BANJARMASIN, Kalimantanpost.com – Program digitalisasi pasar yang baru saja diluncurkan Perumda Pasar Banjarmasin saat ini masih berada pada tahap awal.
Direktur Operasional Perumda Pasar Banjarmasin, Azhar Budi menjelaskan, penerapan sistem ini sementara difokuskan pada pembayaran retribusi pedagang kepada Perumda Pasar.
“Untuk tahap awal, digitalisasi ini masih sebatas pembayaran retribusi pedagang,” katanya.
Namun, ke depan akan memperluasnya agar bisa mencakup transaksi antara pedagang dengan pembeli, baik menggunakan QRIS, uang elektronik, maupun kartu.
“Termasuk juga pembayaran pedagang kepada Perumda Pasar nantinya bisa dilakukan melalui virtual account,” ujar Azhar.
Ia menambahkan, pihaknya menyadari masih ada sebagian pedagang yang belum terbiasa dengan transaksi digital. Karena itu, upaya pemberdayaan dilakukan secara bertahap melalui berbagai sosialisasi dan pelatihan yang sudah digelar.
“Kami ingin pedagang di pasar-pasar Banjarmasin tidak tertinggal dalam perkembangan teknologi ini. Semua dilakukan secara perlahan agar mereka bisa beradaptasi,” tegasnya.
Azhar berharap, digitalisasi pasar tidak hanya mempermudah proses pembayaran retribusi, tetapi juga mengubah pola transaksi jual beli di pasar tradisional agar lebih efisien, modern, dan selaras dengan perkembangan zaman.
Lebih lanjut, Azhar menegaskan, digitalisasi pasar juga akan membantu meningkatkan transparansi keuangan daerah. Dengan sistem pembayaran yang terekam secara digital, potensi kebocoran bisa ditekan, sekaligus memberikan laporan yang lebih akurat kepada pemerintah daerah maupun pemangku kepentingan lainnya.
Selain itu, digitalisasi ini diyakini dapat meningkatkan daya saing pasar tradisional di tengah gempuran pusat perbelanjaan modern.

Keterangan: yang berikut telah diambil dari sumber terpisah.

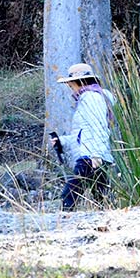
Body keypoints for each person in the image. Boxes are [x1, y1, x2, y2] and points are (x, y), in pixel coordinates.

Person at [50, 62, 115, 211]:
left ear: (77, 82)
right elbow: (81, 133)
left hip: (90, 155)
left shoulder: (91, 98)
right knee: (101, 196)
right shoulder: (90, 98)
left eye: (71, 83)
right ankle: (108, 217)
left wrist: (96, 155)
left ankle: (65, 218)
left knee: (71, 193)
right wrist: (62, 141)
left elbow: (98, 127)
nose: (70, 87)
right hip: (93, 154)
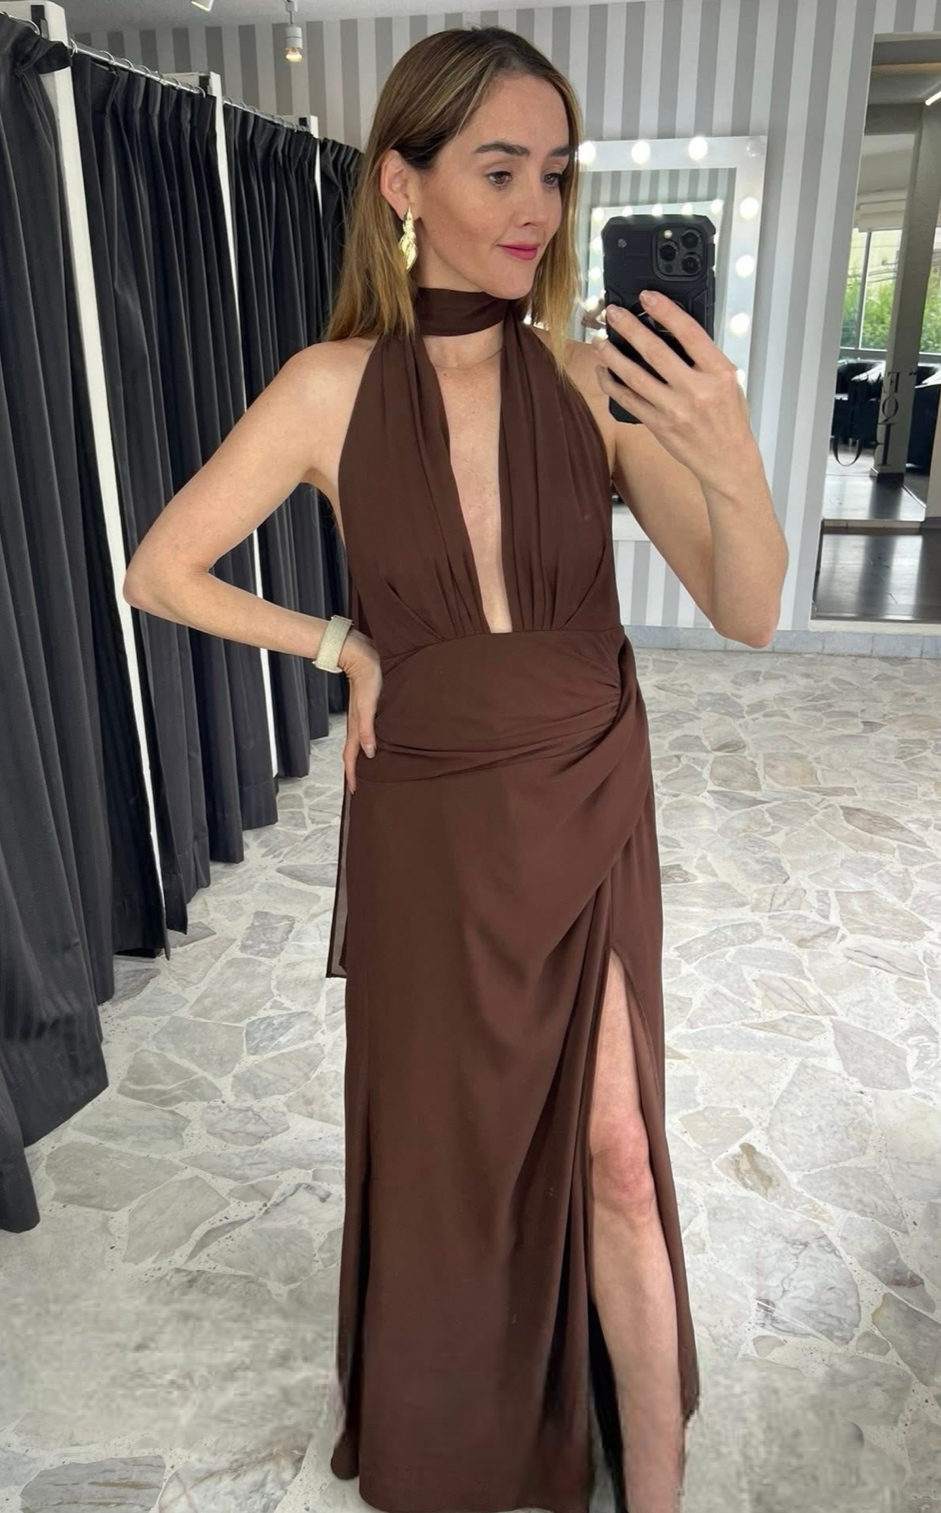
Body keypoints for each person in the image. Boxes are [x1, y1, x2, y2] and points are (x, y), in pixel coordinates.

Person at [124, 24, 787, 1513]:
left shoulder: (587, 381)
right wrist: (339, 644)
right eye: (498, 169)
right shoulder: (328, 388)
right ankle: (463, 1416)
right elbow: (161, 569)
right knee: (448, 1144)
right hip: (430, 817)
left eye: (555, 172)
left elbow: (747, 610)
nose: (536, 207)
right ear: (401, 182)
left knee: (618, 1152)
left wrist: (727, 446)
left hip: (586, 791)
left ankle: (657, 1486)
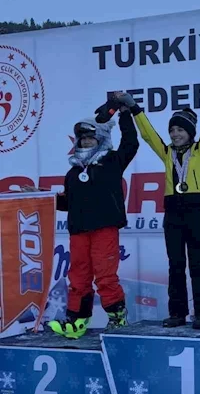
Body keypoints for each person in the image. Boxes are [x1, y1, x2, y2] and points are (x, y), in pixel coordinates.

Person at [114, 90, 200, 329]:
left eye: (180, 129)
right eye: (172, 130)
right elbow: (148, 134)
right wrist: (134, 108)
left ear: (190, 133)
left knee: (198, 264)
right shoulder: (166, 153)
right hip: (172, 212)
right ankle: (177, 313)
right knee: (175, 265)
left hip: (194, 211)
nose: (175, 134)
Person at [46, 99, 139, 338]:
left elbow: (131, 142)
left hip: (104, 228)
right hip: (79, 231)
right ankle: (76, 321)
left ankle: (117, 318)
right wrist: (42, 197)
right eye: (82, 138)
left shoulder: (113, 161)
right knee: (78, 276)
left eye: (91, 137)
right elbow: (67, 202)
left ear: (101, 139)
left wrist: (125, 113)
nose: (86, 141)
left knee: (105, 275)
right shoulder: (73, 172)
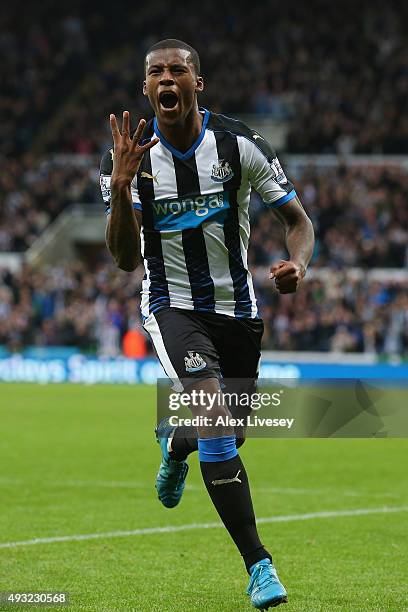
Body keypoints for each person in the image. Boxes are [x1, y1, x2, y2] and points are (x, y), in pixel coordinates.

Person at [100, 39, 314, 610]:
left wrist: (300, 263)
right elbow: (124, 258)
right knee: (216, 418)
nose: (166, 78)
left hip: (238, 312)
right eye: (155, 72)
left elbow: (297, 219)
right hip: (173, 306)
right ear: (146, 89)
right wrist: (121, 187)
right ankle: (259, 566)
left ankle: (177, 442)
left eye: (177, 70)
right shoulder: (127, 157)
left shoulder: (239, 144)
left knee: (229, 434)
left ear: (199, 84)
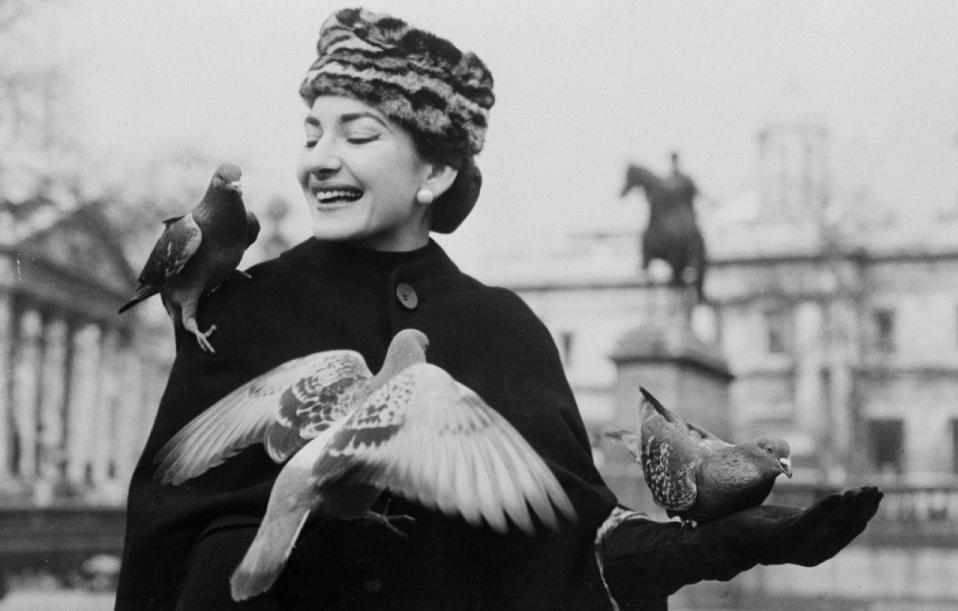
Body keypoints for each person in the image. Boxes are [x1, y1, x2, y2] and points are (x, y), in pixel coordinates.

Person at [115, 8, 881, 610]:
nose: (319, 158)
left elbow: (570, 548)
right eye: (311, 132)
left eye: (357, 133)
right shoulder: (243, 310)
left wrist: (713, 547)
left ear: (436, 170)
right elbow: (162, 540)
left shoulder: (506, 329)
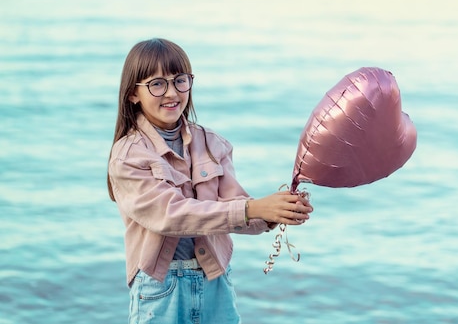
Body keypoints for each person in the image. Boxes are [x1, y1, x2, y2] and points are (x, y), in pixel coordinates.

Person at [107, 38, 313, 324]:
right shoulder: (128, 155)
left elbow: (236, 208)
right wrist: (254, 209)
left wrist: (275, 213)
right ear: (133, 94)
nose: (171, 92)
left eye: (180, 80)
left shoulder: (212, 143)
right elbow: (171, 215)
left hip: (215, 279)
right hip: (160, 289)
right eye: (157, 83)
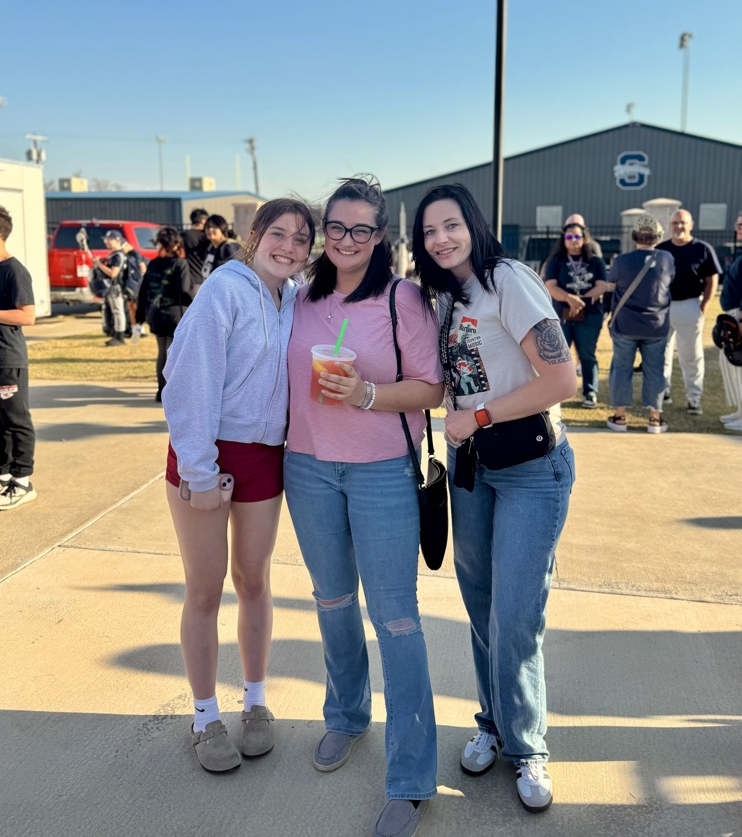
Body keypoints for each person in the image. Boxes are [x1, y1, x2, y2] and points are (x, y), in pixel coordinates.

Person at [284, 176, 444, 837]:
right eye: (337, 227)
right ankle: (346, 716)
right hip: (307, 467)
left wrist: (369, 395)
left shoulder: (403, 298)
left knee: (396, 619)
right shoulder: (301, 296)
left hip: (381, 472)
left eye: (361, 229)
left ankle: (409, 777)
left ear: (379, 237)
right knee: (331, 602)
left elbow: (432, 388)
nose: (346, 240)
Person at [411, 183, 577, 815]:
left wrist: (477, 415)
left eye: (450, 225)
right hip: (471, 468)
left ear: (473, 226)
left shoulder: (509, 280)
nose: (441, 238)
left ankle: (529, 746)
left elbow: (564, 379)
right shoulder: (445, 297)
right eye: (429, 231)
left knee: (516, 614)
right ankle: (494, 721)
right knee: (479, 604)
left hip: (531, 466)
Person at [161, 198, 316, 773]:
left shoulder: (297, 298)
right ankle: (204, 716)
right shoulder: (224, 290)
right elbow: (186, 381)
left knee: (255, 580)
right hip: (207, 453)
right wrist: (199, 471)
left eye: (302, 239)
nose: (289, 247)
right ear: (254, 237)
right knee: (206, 588)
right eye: (279, 234)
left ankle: (256, 701)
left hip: (264, 456)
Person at [606, 215, 674, 433]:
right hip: (656, 324)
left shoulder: (622, 260)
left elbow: (612, 282)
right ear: (659, 235)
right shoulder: (667, 258)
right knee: (655, 370)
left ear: (634, 235)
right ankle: (654, 418)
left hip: (626, 323)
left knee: (621, 368)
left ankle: (620, 417)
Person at [0, 205, 37, 511]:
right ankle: (2, 473)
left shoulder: (14, 270)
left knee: (16, 420)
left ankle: (22, 481)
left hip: (8, 358)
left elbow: (28, 315)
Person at [656, 208, 720, 415]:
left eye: (682, 222)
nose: (679, 227)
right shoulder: (661, 249)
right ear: (670, 226)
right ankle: (663, 391)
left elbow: (712, 280)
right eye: (675, 223)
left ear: (691, 225)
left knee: (690, 355)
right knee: (660, 352)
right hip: (663, 307)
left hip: (690, 305)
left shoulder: (702, 249)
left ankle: (694, 397)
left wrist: (704, 306)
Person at [543, 223, 609, 407]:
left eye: (577, 236)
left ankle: (590, 393)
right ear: (563, 240)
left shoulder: (596, 261)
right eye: (569, 237)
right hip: (562, 314)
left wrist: (580, 302)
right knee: (558, 355)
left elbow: (601, 285)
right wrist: (569, 299)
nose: (573, 241)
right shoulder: (555, 261)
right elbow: (551, 285)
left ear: (585, 238)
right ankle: (556, 393)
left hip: (590, 315)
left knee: (587, 354)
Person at [136, 227, 194, 402]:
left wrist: (139, 316)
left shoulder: (153, 264)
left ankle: (161, 389)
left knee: (163, 351)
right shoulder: (180, 264)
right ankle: (174, 390)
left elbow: (143, 290)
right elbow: (186, 291)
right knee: (176, 353)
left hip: (155, 313)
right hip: (175, 314)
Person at [718, 213, 742, 430]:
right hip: (733, 312)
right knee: (730, 362)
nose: (739, 230)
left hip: (740, 314)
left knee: (738, 361)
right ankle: (740, 410)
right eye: (738, 226)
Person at [97, 230, 127, 346]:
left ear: (118, 240)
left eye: (110, 239)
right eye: (106, 239)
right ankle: (115, 334)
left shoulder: (118, 256)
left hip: (116, 288)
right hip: (112, 288)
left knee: (118, 311)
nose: (107, 242)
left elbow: (113, 273)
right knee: (115, 311)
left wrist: (99, 264)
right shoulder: (114, 255)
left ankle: (120, 337)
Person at [201, 214, 243, 278]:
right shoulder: (210, 248)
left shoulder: (229, 247)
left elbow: (237, 271)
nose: (210, 230)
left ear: (222, 228)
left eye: (214, 227)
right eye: (207, 227)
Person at [181, 207, 210, 295]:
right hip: (205, 278)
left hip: (189, 279)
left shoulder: (184, 235)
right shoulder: (207, 237)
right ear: (203, 221)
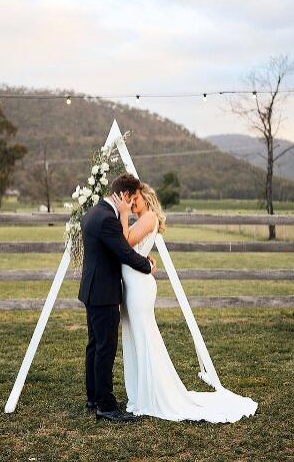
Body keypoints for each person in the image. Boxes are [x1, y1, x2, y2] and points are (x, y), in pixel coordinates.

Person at [116, 182, 258, 422]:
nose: (132, 202)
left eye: (136, 197)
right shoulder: (141, 219)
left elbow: (125, 241)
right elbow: (133, 249)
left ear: (146, 197)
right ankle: (140, 394)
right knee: (134, 339)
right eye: (130, 199)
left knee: (143, 338)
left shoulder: (148, 217)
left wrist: (123, 213)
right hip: (131, 285)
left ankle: (151, 395)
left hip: (139, 288)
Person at [78, 173, 157, 422]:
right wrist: (148, 266)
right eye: (132, 198)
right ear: (124, 195)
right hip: (104, 293)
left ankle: (93, 396)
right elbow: (125, 252)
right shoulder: (108, 220)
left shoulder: (94, 212)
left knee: (94, 345)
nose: (133, 204)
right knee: (105, 348)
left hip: (91, 290)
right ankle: (106, 405)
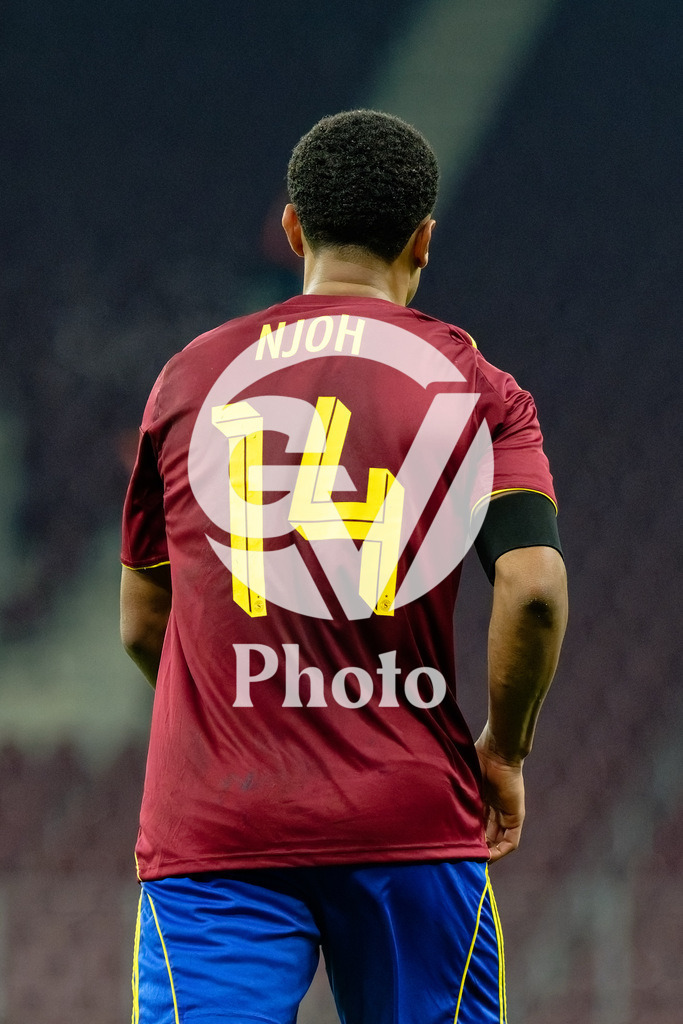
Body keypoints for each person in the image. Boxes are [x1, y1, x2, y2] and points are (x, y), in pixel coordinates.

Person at [121, 109, 567, 1024]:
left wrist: (237, 702)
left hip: (218, 824)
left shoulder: (189, 379)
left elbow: (141, 621)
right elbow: (529, 593)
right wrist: (505, 749)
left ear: (292, 228)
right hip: (410, 820)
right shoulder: (478, 387)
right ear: (423, 241)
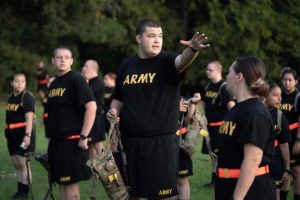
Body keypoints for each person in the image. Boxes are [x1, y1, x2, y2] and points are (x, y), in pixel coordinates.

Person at [107, 18, 209, 199]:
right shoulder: (127, 66)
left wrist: (192, 49)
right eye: (151, 36)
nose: (157, 40)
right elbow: (119, 98)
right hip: (130, 143)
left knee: (161, 196)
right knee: (131, 194)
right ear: (139, 38)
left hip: (161, 144)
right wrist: (113, 111)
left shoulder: (166, 62)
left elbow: (182, 61)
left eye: (160, 36)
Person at [215, 56, 276, 200]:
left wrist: (237, 198)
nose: (226, 76)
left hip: (251, 192)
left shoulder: (254, 112)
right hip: (229, 186)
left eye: (229, 72)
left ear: (239, 76)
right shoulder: (238, 109)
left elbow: (253, 158)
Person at [46, 47, 97, 200]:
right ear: (53, 60)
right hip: (56, 143)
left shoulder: (75, 80)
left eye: (66, 57)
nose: (62, 60)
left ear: (72, 61)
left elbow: (91, 106)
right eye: (59, 57)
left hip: (72, 142)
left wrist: (83, 136)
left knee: (71, 187)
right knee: (62, 185)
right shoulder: (54, 84)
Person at [202, 61, 235, 187]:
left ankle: (221, 180)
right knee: (213, 156)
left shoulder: (224, 87)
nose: (207, 72)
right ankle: (214, 181)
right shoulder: (208, 86)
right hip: (209, 127)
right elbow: (205, 104)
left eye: (210, 70)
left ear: (218, 71)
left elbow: (232, 108)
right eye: (207, 69)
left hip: (220, 127)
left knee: (220, 155)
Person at [5, 73, 36, 199]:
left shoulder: (26, 96)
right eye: (16, 81)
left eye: (22, 81)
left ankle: (25, 192)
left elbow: (29, 118)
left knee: (24, 165)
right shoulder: (11, 97)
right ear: (11, 83)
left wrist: (27, 135)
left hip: (23, 135)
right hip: (11, 136)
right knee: (17, 164)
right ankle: (19, 191)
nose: (19, 83)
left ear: (25, 83)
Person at [265, 81, 291, 200]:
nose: (280, 98)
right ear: (265, 94)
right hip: (255, 162)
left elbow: (284, 145)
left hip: (275, 161)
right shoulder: (254, 113)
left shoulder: (280, 117)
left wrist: (287, 168)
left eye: (280, 95)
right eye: (275, 95)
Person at [280, 68, 300, 200]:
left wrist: (298, 141)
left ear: (296, 82)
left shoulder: (298, 97)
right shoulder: (279, 95)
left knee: (297, 172)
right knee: (284, 171)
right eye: (285, 80)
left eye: (290, 80)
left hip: (295, 138)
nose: (287, 83)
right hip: (282, 140)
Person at [177, 93, 201, 200]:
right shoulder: (158, 96)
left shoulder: (182, 98)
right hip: (162, 144)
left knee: (182, 180)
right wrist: (173, 108)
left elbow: (187, 122)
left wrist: (193, 104)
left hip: (180, 145)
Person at [82, 59, 106, 158]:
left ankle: (106, 166)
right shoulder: (89, 82)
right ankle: (94, 169)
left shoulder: (98, 82)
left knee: (97, 143)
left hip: (96, 118)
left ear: (93, 68)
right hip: (90, 117)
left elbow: (87, 96)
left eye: (86, 66)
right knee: (90, 144)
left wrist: (85, 82)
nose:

Kemudahan transaksi nontunai akan memberi kenyamanan bagi pembeli, terutama generasi muda yang sudah terbiasa dengan pembayaran digital.
“Dengan begitu, pasar tradisional bisa tetap hidup sekaligus menyesuaikan diri dengan kebutuhan zaman,” tambahnya.
Ia juga mengajak masyarakat untuk mendukung program ini dengan tetap berbelanja di pasar tradisional.
“Kami ingin pasar tetap menjadi pusat interaksi sosial dan ekonomi warga Banjarmasin,” ujarnya.
Dengan adanya digitalisasi, harapannya pasar tidak kehilangan jati diri, tapi justru makin berkembang dan relevan di era modern. (sfr/KPO-4).